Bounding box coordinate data
========================================

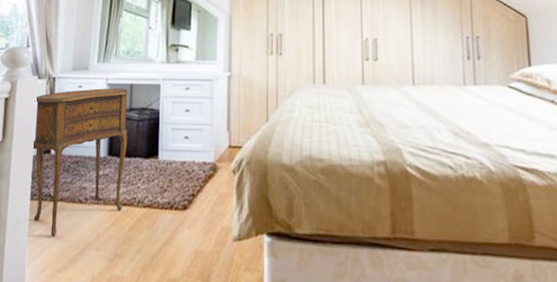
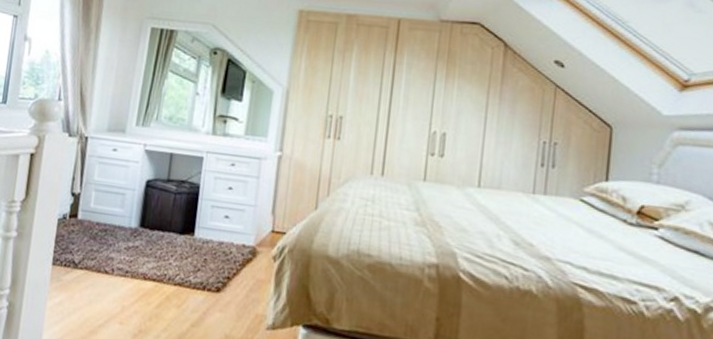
side table: present [31,88,130,236] -> none [54,153,169,305]

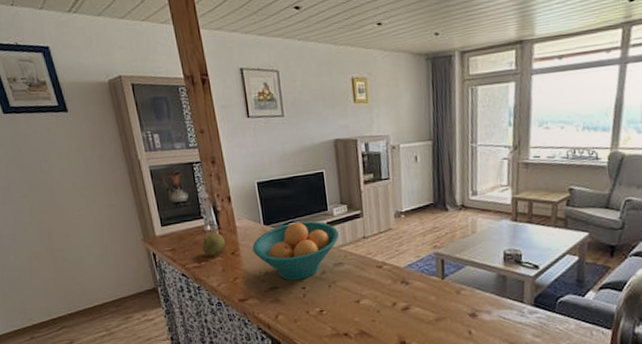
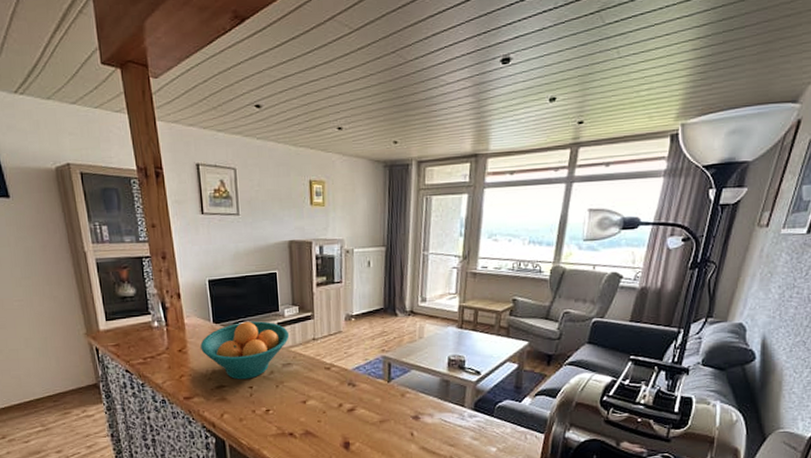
fruit: present [202,232,225,256] -> none [148,329,172,352]

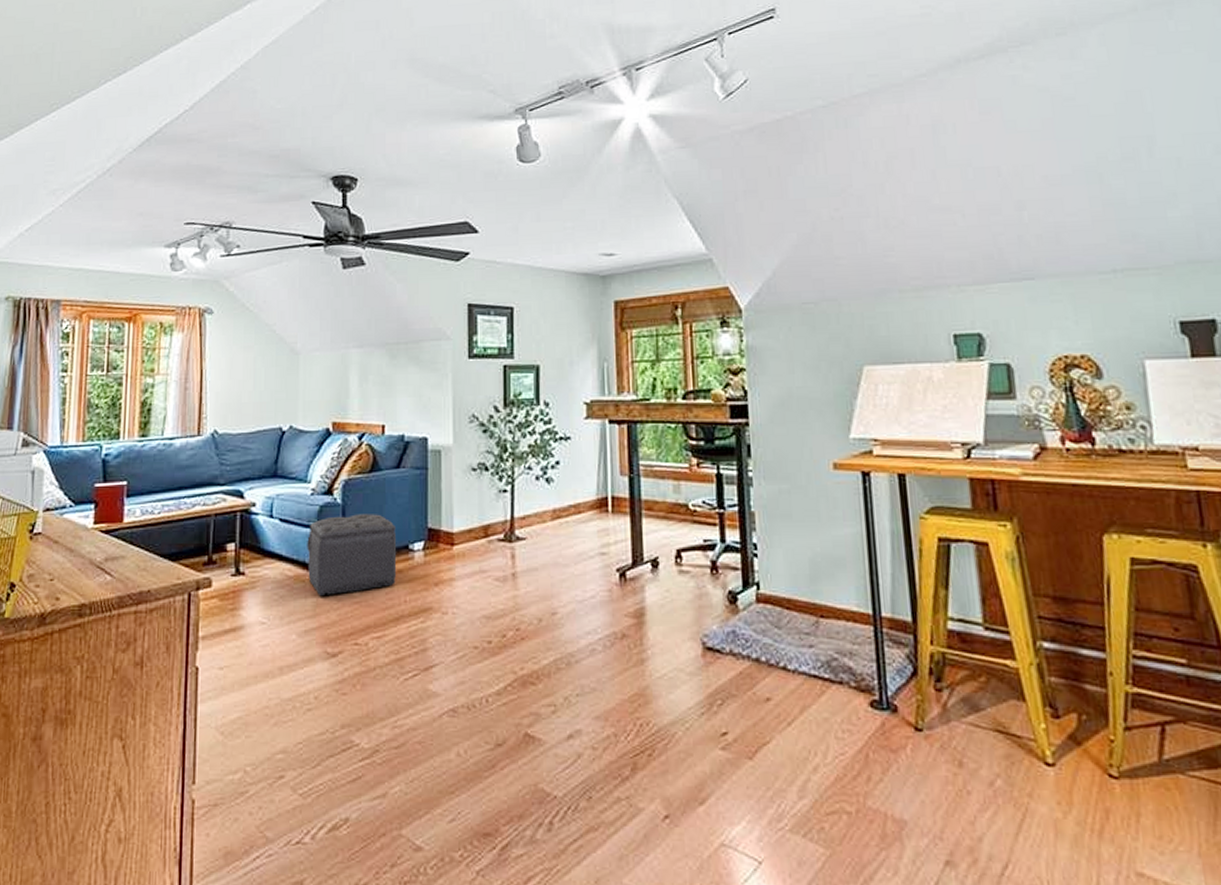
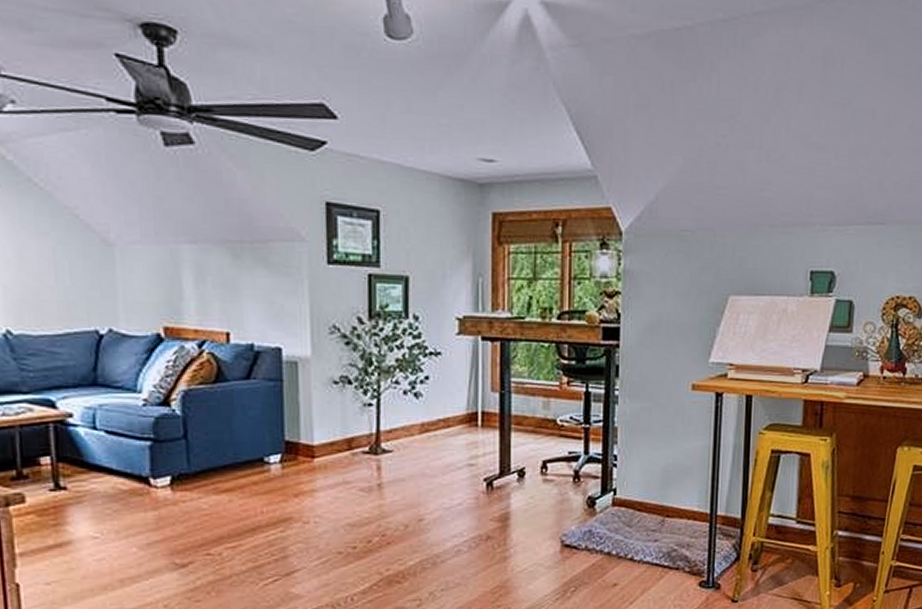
ottoman: present [307,514,397,597] -> none [142,426,251,510]

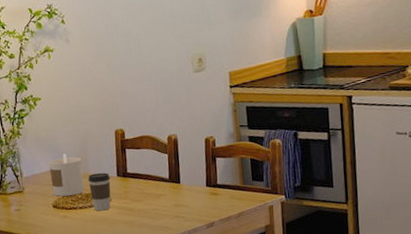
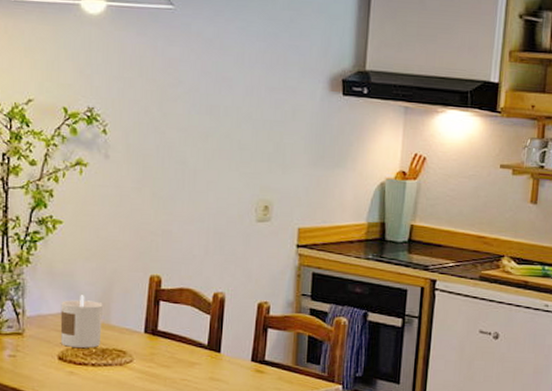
coffee cup: present [88,173,111,211] -> none [107,325,135,373]

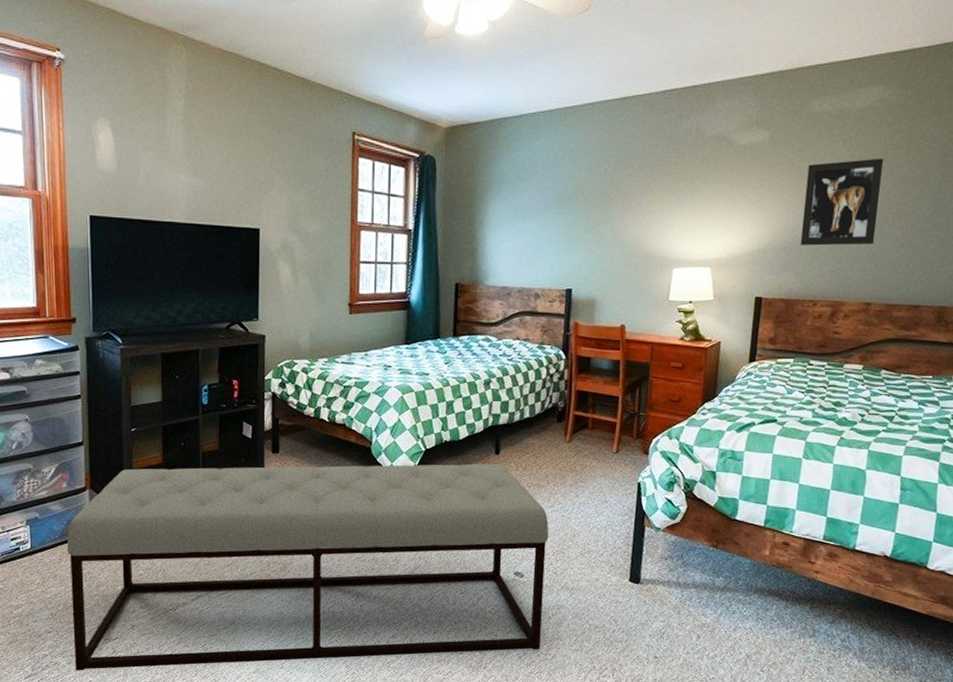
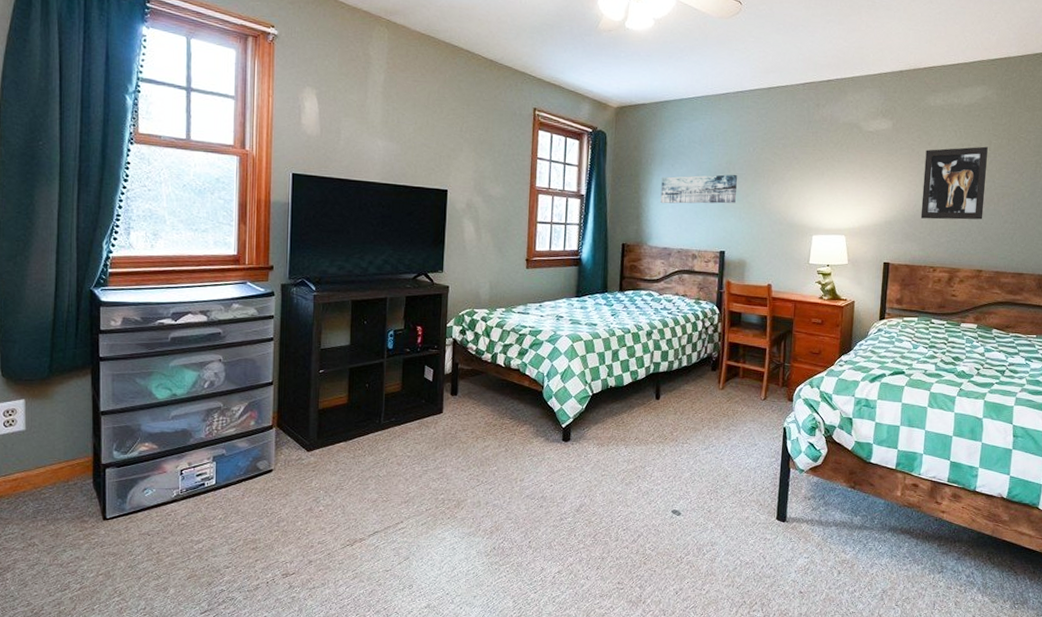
bench: present [67,463,549,671] -> none [251,407,704,606]
wall art: none [498,200,586,237] -> present [660,174,737,204]

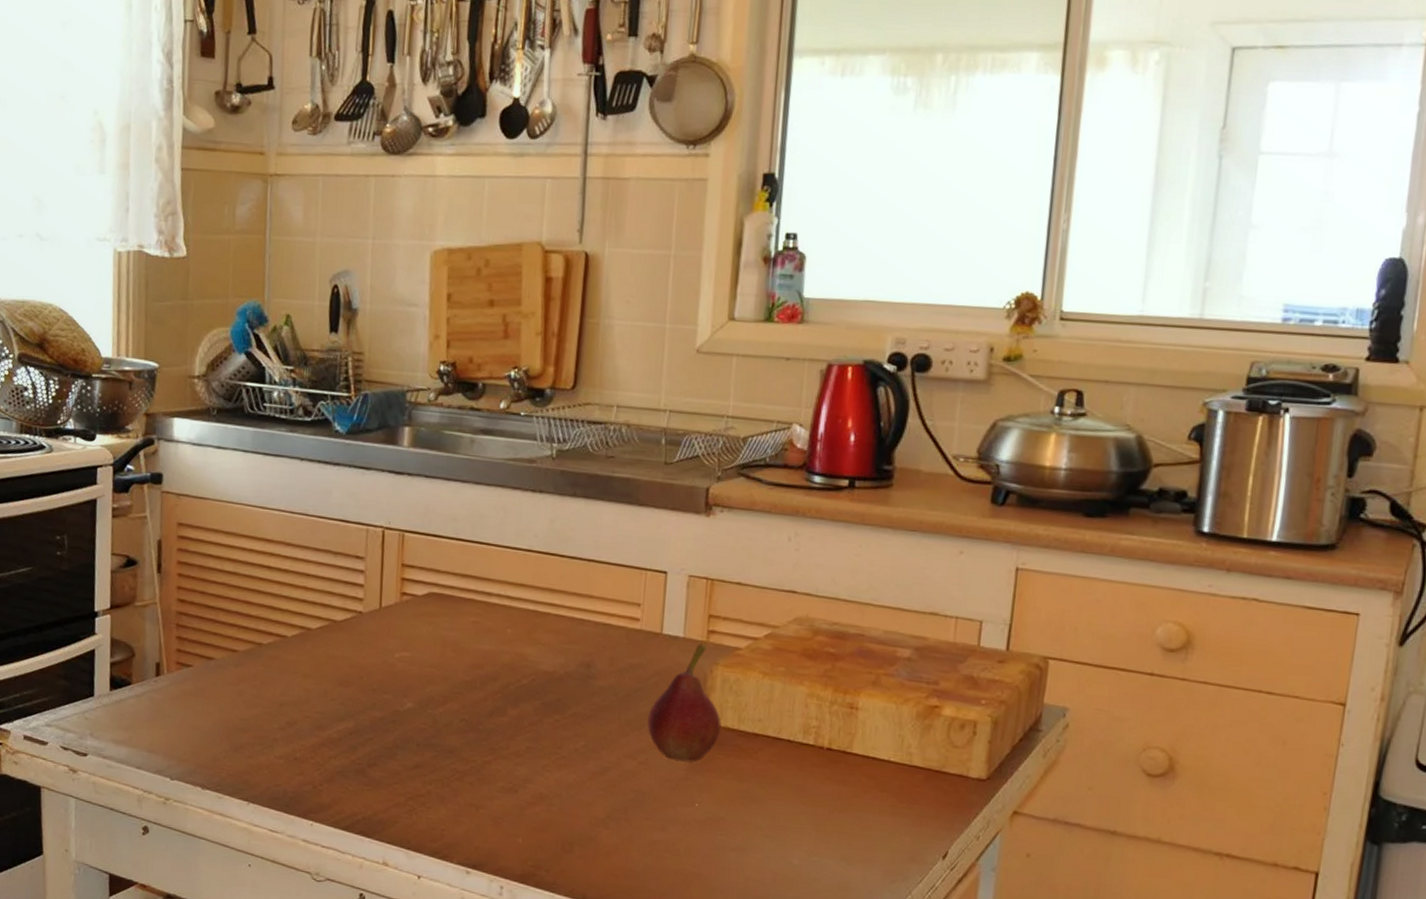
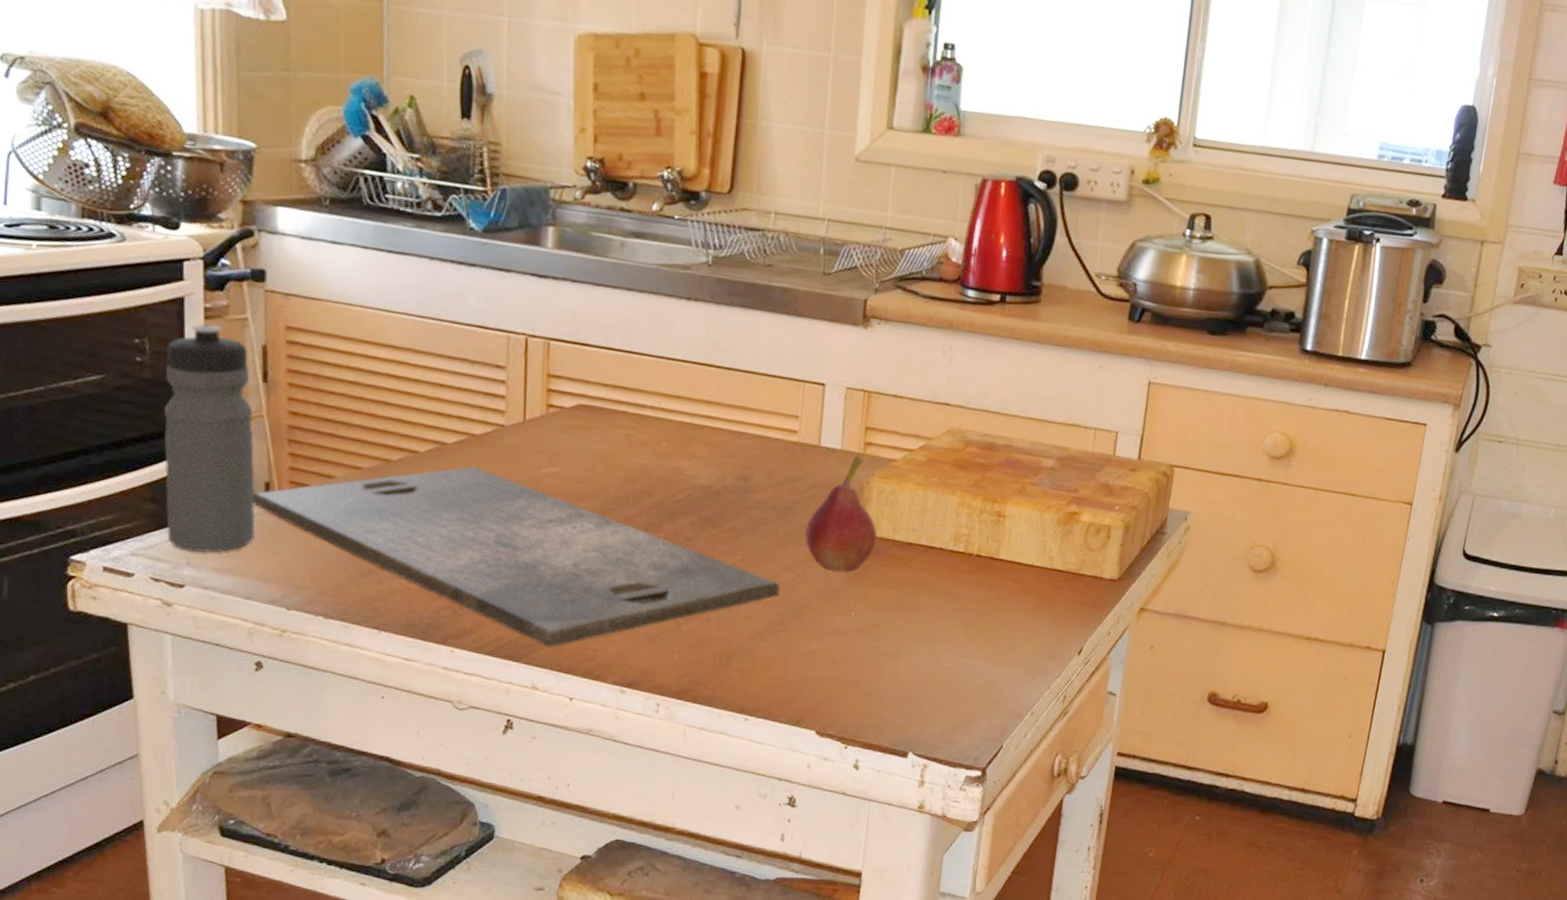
water bottle: none [75,522,149,725] -> present [163,323,255,553]
cutting board: none [145,650,623,826] -> present [252,466,780,648]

========================================

### Task requirements:
When you reach the line containing "ottoman: present [307,514,397,597]" in the entries above, please retype it and each line after it through the last one, exactly, without the pictures.

### Written solution:
ottoman: present [307,514,397,597] -> none [142,426,251,510]

coffee cup: present [88,173,111,211] -> none [107,325,135,373]

bench: present [67,463,549,671] -> none [251,407,704,606]
wall art: none [498,200,586,237] -> present [660,174,737,204]

water bottle: none [75,522,149,725] -> present [163,323,255,553]
cutting board: none [145,650,623,826] -> present [252,466,780,648]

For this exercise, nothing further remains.